Immune cell regulation in stem cell niche contacting glioblastomas

Bartkowiak T, Lima SM, Hayes MJ, Mistry AM, Sinnaeve J, Leelatian N, Roe CE, Mobley BC, Weaver KD, Thompson RC, Chambless LB, Ihrie RA, Irish JM.
Preprint from
bioRxiv
16 February 2022
PPR
PPR455052
Abstract
Glioblastomas (GBM) are tumors for which immune-targeted therapies have failed to show clinical benefit and for which few biomarkers provide context for meaningful therapeutic stratification. Radiographic contact of GBM tumors with the lateral ventricle stem cell niche correlates with worse patient prognosis; however, the extent to which proximity to the ventricle impacts antitumor immunity remains unknown.
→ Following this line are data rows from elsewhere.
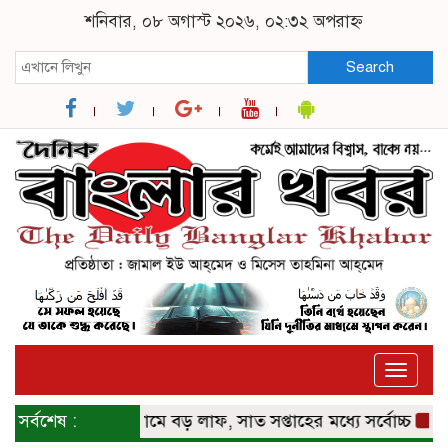
শনিবার, ০৮ অগাস্ট ২০২৬, ০২:৩২ অপরাহ্ন
Search
Toggle
naviga
্ববাজারে স্বর্ণের দামে বড় লাফ, সাত সপ্তাহের মধ্যে সর্বোচ্চ
সর্বশেষ :
ইতালিত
We demonstrate that T cell checkpoint receptor expression is elevated in ventricle-contacting GBM as is the abundance of a specific, suppressive CD32 + CD44 + HLAD high myeloid population suggesting a distinct immunoregulatory influence on antitumor immunity in proximity to the lateral ventricle. Phospho-specific mass cytometric profiling revealed extensively impaired immune signaling in ventricle-contacting GBM in response to inflammatory cytokine stimulation, further supporting a suppressive milieu influencing immunity at the lateral ventricle. Collectively, we identify a regulatory impact of ventricle contact on antitumor immunity in the brain, and reveal novel clinically targetable mechanisms of immunomodulation in patients with glioblastoma.

Significance Statement

We demonstrate that the immune microenvironment of glioblastoma tumors contacting the lateral ventricle differs from non-contacting tumors. This work connects immune-biology to a radiographically detectable feature, the lateral ventricle, and highlights non-invasive imaging as a means to identify targetable immune features in glioblastoma tumors.